The sun reached the Tropic of Cancer this morning at 6:07 AM ET and instantly started its return journey to the south. Summer is here at last. The sun here was blocked by the last of the spring showers that slipped through the north east during the night. As the morning wore on the sunshine reigned supreme on the longest day of the year. The length of today at this latitude is 15 hours and 5 minutes but light will last over 16 hours until the last o the suns light fades beneath the horizon. We have seasons because the earth is tilted about 23.5 degrees causing each hemisphere to receive different amounts of the light as the planet orbits the sun. In June the North receives the most light while the South gets the least.
Over at Vox.com the writer answered some interesting questions about the longest day of the year. one of the most interesting answers as to the question of whether is this the longest day in the entire history of the Earth. The answer is quite interesting.
Probably not, although it’s close. And the reason why is quite interesting. Joseph Stromberg did a fantastic deep dive into this topic for Vox a few years back, but here’s the two-minute version.
Ever since the Earth has had liquid oceans and a moon, its rotation has been gradually slowing over time due to tidal friction.
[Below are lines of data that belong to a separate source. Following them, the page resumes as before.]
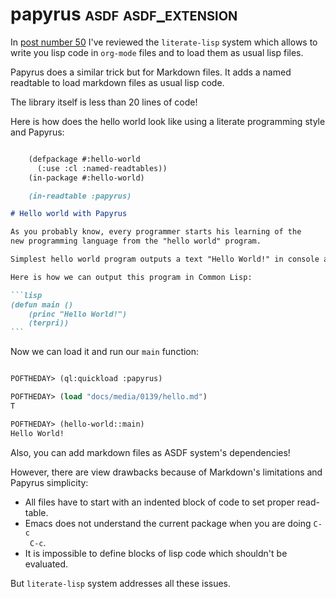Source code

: * papyrus                                               :asdf:asdf_extension:
:PROPERTIES:
:Documentation: :)
:Docstrings: :(
:Tests:    :(
:Examples: :)
:RepositoryActivity: :)
:CI:       :(
:END:

In [[https://40ants.com/lisp-project-of-the-day/2020/04/0050-literate-lisp.html][post number 50]] I've reviewed the ~literate-lisp~ system which allows to
write you lisp code in ~org-mode~ files and to load them as usual lisp
files.

Papyrus does a similar trick but for Markdown files. It adds a named
readtable to load markdown files as usual lisp code.

The library itself is less than 20 lines of code!

Here is how does the hello world look like using a literate programming style
and Papyrus:

#+begin_src markdown

    (defpackage #:hello-world
      (:use :cl :named-readtables))
    (in-package #:hello-world)
    
    (in-readtable :papyrus)

# Hello world with Papyrus

As you probably know, every programmer starts his learning of the
new programming language from the "hello world" program.

Simplest hello world program outputs a text "Hello World!" in console and exit.

Here is how we can output this program in Common Lisp:

```lisp
(defun main ()
    (princ "Hello World!")
    (terpri))
```

#+end_src

Now we can load it and run our ~main~ function:

#+begin_src lisp

POFTHEDAY> (ql:quickload :papyrus)

POFTHEDAY> (load "docs/media/0139/hello.md")
T

POFTHEDAY> (hello-world::main)
Hello World!

#+end_src

Also, you can add markdown files as ASDF system's dependencies!

However, there are view drawbacks because of Markdown's limitations and
Papyrus simplicity:

- All files have to start with an indented block of code to set proper read-table.
- Emacs does not understand the current package when you are doing ~C-c
  C-c~.
- It is impossible to define blocks of lisp code which shouldn't be
  evaluated.

But ~literate-lisp~ system addresses all these issues.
That means — over very, very long periods of time — the days have been getting steadily longer. About 4.5 billion years ago, it took the Earth just six hours to complete one rotation. About 350 million years ago, it took 23 hours. Today, of course, it takes about 24 hours. And the days will gradually get longer still.
Given that, you’d think 2018 would be the longest day in all of history. But while it’s certainly up there, it doesn’t quite take top honors.
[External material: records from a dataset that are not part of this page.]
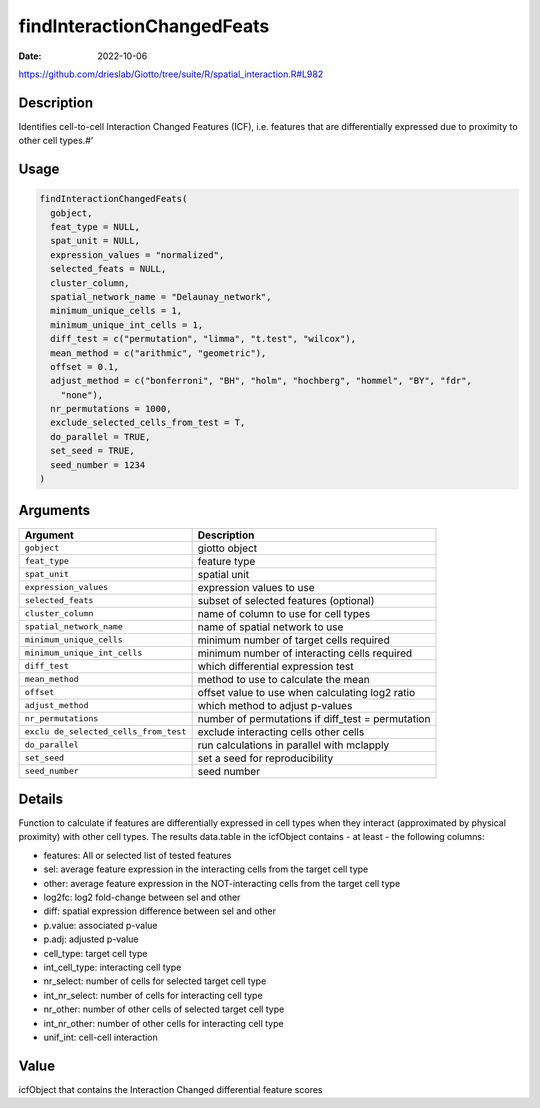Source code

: ===========================
findInteractionChangedFeats
===========================

:Date: 2022-10-06

https://github.com/drieslab/Giotto/tree/suite/R/spatial_interaction.R#L982


Description
===========

Identifies cell-to-cell Interaction Changed Features (ICF),
i.e. features that are differentially expressed due to proximity to
other cell types.#’

Usage
=====

.. code:: r

   findInteractionChangedFeats(
     gobject,
     feat_type = NULL,
     spat_unit = NULL,
     expression_values = "normalized",
     selected_feats = NULL,
     cluster_column,
     spatial_network_name = "Delaunay_network",
     minimum_unique_cells = 1,
     minimum_unique_int_cells = 1,
     diff_test = c("permutation", "limma", "t.test", "wilcox"),
     mean_method = c("arithmic", "geometric"),
     offset = 0.1,
     adjust_method = c("bonferroni", "BH", "holm", "hochberg", "hommel", "BY", "fdr",
       "none"),
     nr_permutations = 1000,
     exclude_selected_cells_from_test = T,
     do_parallel = TRUE,
     set_seed = TRUE,
     seed_number = 1234
   )

Arguments
=========

+-------------------------------+--------------------------------------+
| Argument                      | Description                          |
+===============================+======================================+
| ``gobject``                   | giotto object                        |
+-------------------------------+--------------------------------------+
| ``feat_type``                 | feature type                         |
+-------------------------------+--------------------------------------+
| ``spat_unit``                 | spatial unit                         |
+-------------------------------+--------------------------------------+
| ``expression_values``         | expression values to use             |
+-------------------------------+--------------------------------------+
| ``selected_feats``            | subset of selected features          |
|                               | (optional)                           |
+-------------------------------+--------------------------------------+
| ``cluster_column``            | name of column to use for cell types |
+-------------------------------+--------------------------------------+
| ``spatial_network_name``      | name of spatial network to use       |
+-------------------------------+--------------------------------------+
| ``minimum_unique_cells``      | minimum number of target cells       |
|                               | required                             |
+-------------------------------+--------------------------------------+
| ``minimum_unique_int_cells``  | minimum number of interacting cells  |
|                               | required                             |
+-------------------------------+--------------------------------------+
| ``diff_test``                 | which differential expression test   |
+-------------------------------+--------------------------------------+
| ``mean_method``               | method to use to calculate the mean  |
+-------------------------------+--------------------------------------+
| ``offset``                    | offset value to use when calculating |
|                               | log2 ratio                           |
+-------------------------------+--------------------------------------+
| ``adjust_method``             | which method to adjust p-values      |
+-------------------------------+--------------------------------------+
| ``nr_permutations``           | number of permutations if diff_test  |
|                               | = permutation                        |
+-------------------------------+--------------------------------------+
| ``exclu                       | exclude interacting cells other      |
| de_selected_cells_from_test`` | cells                                |
+-------------------------------+--------------------------------------+
| ``do_parallel``               | run calculations in parallel with    |
|                               | mclapply                             |
+-------------------------------+--------------------------------------+
| ``set_seed``                  | set a seed for reproducibility       |
+-------------------------------+--------------------------------------+
| ``seed_number``               | seed number                          |
+-------------------------------+--------------------------------------+

Details
=======

Function to calculate if features are differentially expressed in cell
types when they interact (approximated by physical proximity) with other
cell types. The results data.table in the icfObject contains - at least
- the following columns:

-  features: All or selected list of tested features

-  sel: average feature expression in the interacting cells from the
   target cell type

-  other: average feature expression in the NOT-interacting cells from
   the target cell type

-  log2fc: log2 fold-change between sel and other

-  diff: spatial expression difference between sel and other

-  p.value: associated p-value

-  p.adj: adjusted p-value

-  cell_type: target cell type

-  int_cell_type: interacting cell type

-  nr_select: number of cells for selected target cell type

-  int_nr_select: number of cells for interacting cell type

-  nr_other: number of other cells of selected target cell type

-  int_nr_other: number of other cells for interacting cell type

-  unif_int: cell-cell interaction

Value
=====

icfObject that contains the Interaction Changed differential feature
scores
That’s because tidal friction isn’t the only thing affecting Earth’s rotation; there are a few countervailing factors. The melting of glacial ice, which has been occurring since the end of the last ice age 12,000 years ago (and is now ramping up because of global warming), is actually speeding up Earth’s rotation very slightly, shortening the days by a few fractions of a millisecond. Likewise, geologic activity in the planet’s core, earthquakes, ocean currents, and seasonal wind changes can also speed up or slow down Earth’s rotation.
When you put all these factors together, scientists have estimated that the longest day in Earth’s history (so far) likely occurred back in 1912. That year’s summer solstice was the longest period of daylight the Northern Hemisphere has ever seen (and, conversely, the 1912 winter solstice was the longest night we’ve ever seen).
Eventually, the effects of tidal friction should overcome all those other factors, and Earth’s days will get longer and longer as its rotation keeps slowing (forcing timekeepers to add leap seconds to the calendar periodically). Which means that in the future, there will be plenty of summer solstices that set new records as the “longest day in Earth’s history.”
The Summer Solstice has has links to many ancient cultural practices as different cultures have celebrated it being symbolic of renewal, fertility and harvest. At Stonehenge in Wiltshire, England, where the rising sun and the ancient stones align on the Solstices, hundreds of Pagans and non-Pagans gather each Summer Solstice to celebrate at dawn. Another ritual is a fire ritual to celebrate the occasion. People with unlit candles forming a circle around a large central candle and lighting theirs off it one at a time.
In Sweden, it’s traditional to eat your way through the entire day. Feasts typically involve lots of potatoes and herring.
ONCE, HUMANS were intimate with the cycles of nature, and never more than on the summer solstice. Vestiges of such awareness survive in White Nights and Midnight Sun festivals in far northern climes, and in neo-pagan adaptations of Midsummer celebrations, but contemporary people take little notice of the sun reaching its far point on the horizon. Tomorrow is the longest day of the year, the official start of the summer season, the fullest of light – yet we are apt to miss this phenomenon of Earth’s axial tilt, as we miss so much of what the natural world does in our surrounds.
In recent months, catastrophic weather events have dominated headlines as rarely before – earthquakes and tsunami in Asia; volcanic cloud in Europe; massive ice melts at the poles; tornadoes, floods, and fires in America. “Records are not just broken,” an atmospheric scientist said last week, “they are smashed.” Without getting into questions of causality, and without anthropomorphizing nature, we can still take these events as nature’s cri de coeur – as the degraded environment’s grabbing of human lapels to say, “Pay attention!”
Tonight I’ll be lighting a fire in the pit, cooking under the open sky and putting by bare feet on the warm earth and reaching my arms to the sky in wonder.